Exercise description - Every picture stays out; everything else in the listing below is to be returned exactly.

Records -
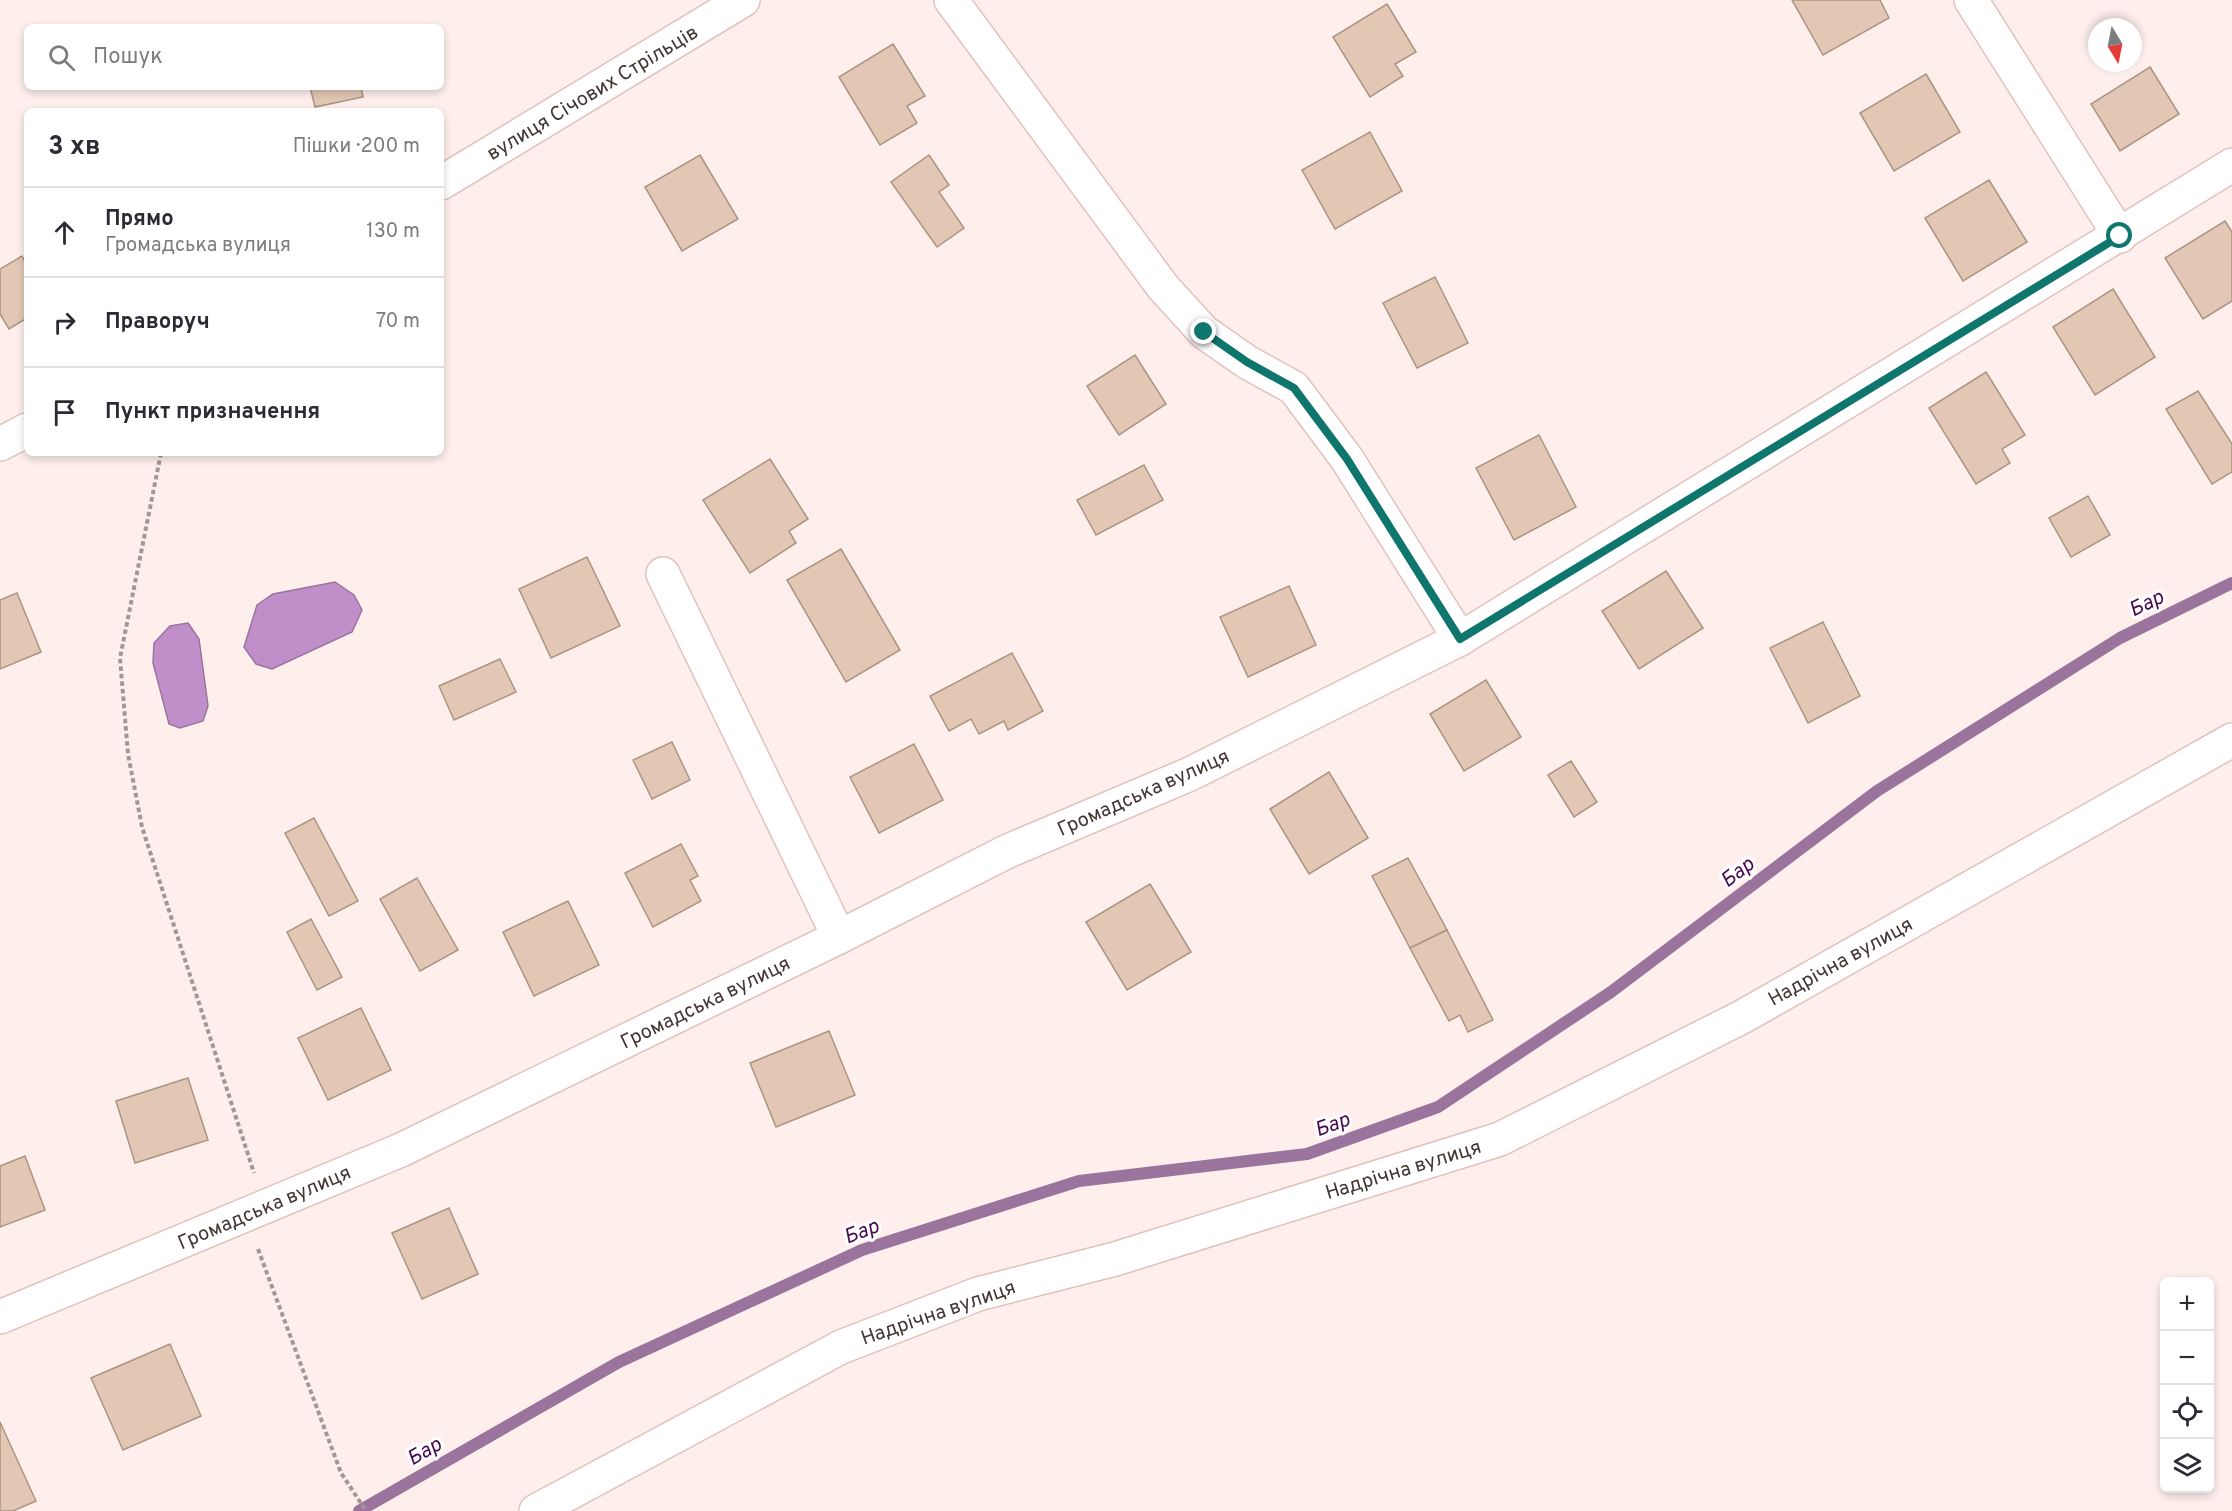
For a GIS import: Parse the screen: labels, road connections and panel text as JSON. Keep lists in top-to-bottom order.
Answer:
{
  "streets": {
    "street": ["вулиця Січових Стрільців", "Громадська вулиця", "Надрічна вулиця"]
  },
  "water": ["Бар"],
  "north": "bottom",
  "page": {
    "search": "Пошук",
    "heading": ["3 хв", "Пішки · 200 m"],
    "list": [
      ["Прямо", "Громадська вулиця", "130 m"],
      ["Праворуч", "70 m"],
      "Пункт призначення"
    ],
    "map_buttons": ["+", "−"]
  }
}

Exercise answer -
For a GIS import: Parse the screen: labels, road connections and panel text as JSON. Keep lists in top-to-bottom order.
Answer:
{
  "streets": {
    "street": ["вулиця Січових Стрільців", "Громадська вулиця", "Надрічна вулиця"]
  },
  "water": ["Бар"],
  "north": "bottom",
  "page": {
    "search": "Пошук",
    "heading": ["3 хв", "Пішки · 200 m"],
    "list": [
      ["Прямо", "Громадська вулиця", "130 m"],
      ["Праворуч", "70 m"],
      "Пункт призначення"
    ],
    "map_buttons": ["+", "−"]
  }
}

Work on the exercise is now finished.